As you traverse a job search, here are the most common elements that employee benefit plans include:
General Employee Benefit Coverage Limits
When considering the benefits offered by a new employer, think about the monthly or pay period costs that you will be responsible for and what the employer agrees to cover. Even if the premiums are deducted from your paycheck pre-tax, this can impact your annual salary and take home pay. Be sure that you understand how much of a cut this will be.
You’ll also want to note the annual out of pocket deductible, which could be as high as $10K per person for a high deductible health care plan until you know how much your insurance will actually pay medical costs. You will want to know when coverage dates start, when they end upon resignation, and if there are any penalties of waiting until the annual open enrollment period instead of upon hire.
If you have medical coverage currently, you may want to see if the job offer comes with a better plan or if you are better off waiting to utilize your annual out of pocket deductible this year. This can be especially important if you anticipate an expensive medical procedure coming up or the birth of a child.
Understand Medical and Voluntary Plan Rules
Each medical and voluntary plan will have its own special set of coverage and usage rules. There are also many different plan types, such as Health Maintenance Organizations and Preferred Provider Options. You may be able to use the same doctors and health care centers you have now if they are in network. But if they aren’t, you may be asked to choose a new primary care provider and switch to a new health care network.
Keep in mind that some plans may be limited in the types of services offered, such as routine care vs. mental health care. Some plans offer free preventative care to cover things like mammograms, flu shots, and more. Not all plans include access to discounted prescription benefits. Before you accept these benefits, consult with the human resource director to get more information on plan limitations, and rules.
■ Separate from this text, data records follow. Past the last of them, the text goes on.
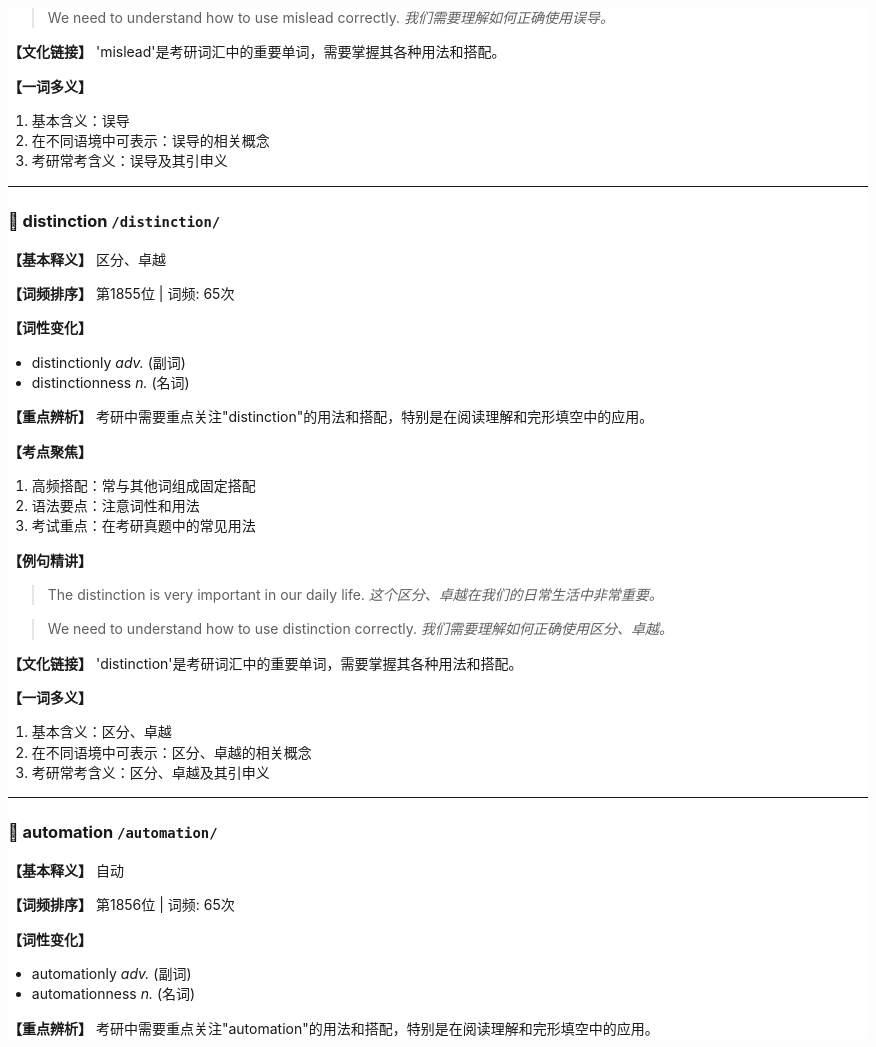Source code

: > We need to understand how to use mislead correctly.
> *我们需要理解如何正确使用误导。*

**【文化链接】**
'mislead'是考研词汇中的重要单词，需要掌握其各种用法和搭配。

**【一词多义】**
1. 基本含义：误导
2. 在不同语境中可表示：误导的相关概念
3. 考研常考含义：误导及其引申义

---
### 🎸 distinction `/distinction/`

**【基本释义】** 区分、卓越

**【词频排序】** 第1855位 | 词频: 65次

**【词性变化】**
- distinctionly *adv.* (副词)
- distinctionness *n.* (名词)

**【重点辨析】**
考研中需要重点关注"distinction"的用法和搭配，特别是在阅读理解和完形填空中的应用。

**【考点聚焦】**
1. 高频搭配：常与其他词组成固定搭配
2. 语法要点：注意词性和用法
3. 考试重点：在考研真题中的常见用法

**【例句精讲】**
> The distinction is very important in our daily life.
> *这个区分、卓越在我们的日常生活中非常重要。*

> We need to understand how to use distinction correctly.
> *我们需要理解如何正确使用区分、卓越。*

**【文化链接】**
'distinction'是考研词汇中的重要单词，需要掌握其各种用法和搭配。

**【一词多义】**
1. 基本含义：区分、卓越
2. 在不同语境中可表示：区分、卓越的相关概念
3. 考研常考含义：区分、卓越及其引申义

---
### 🎺 automation `/automation/`

**【基本释义】** 自动

**【词频排序】** 第1856位 | 词频: 65次

**【词性变化】**
- automationly *adv.* (副词)
- automationness *n.* (名词)

**【重点辨析】**
考研中需要重点关注"automation"的用法和搭配，特别是在阅读理解和完形填空中的应用。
Get Information on Company Matched Retirement Plans
When deciding on taking a job or not, understanding if the company offers any kind of financial planning benefits like a retirement savings plan, stock investments, disability insurance, and other forms of financial protection. Some companies match employee donations dollar-for-dollar (free money!), while others put a portion of the company earnings into a special account for each employee.
Consider the percentage requirements for retirement plans and if this is voluntary or a mandatory program. Some companies require that all employees participate in retirement savings plans, deducting as much as 5 percent of the gross salary each month to fund this. Also, in your job search, be mindful of how much the company matches contributions and what the cut-off is.
Learn About the Paid Time Off Benefits
Most companies want to maintain a healthy and happy workforce, so outside of regular medical benefits, they will offer additional perks such as generous paid time off policies. This is something you should look at to see if you have to wait to use this benefit or if the paid days off are immediately available to you. Consider also if you will have any special needs for time off this year, such as a pre-scheduled vacation or taking maternity leave, before accepting a job offer.
A word to the wise — be sure to measure any benefits offered by a potential new company against those offered by your spouse’s plan. You may be better off switching over to that plan due to costs or coverage benefits.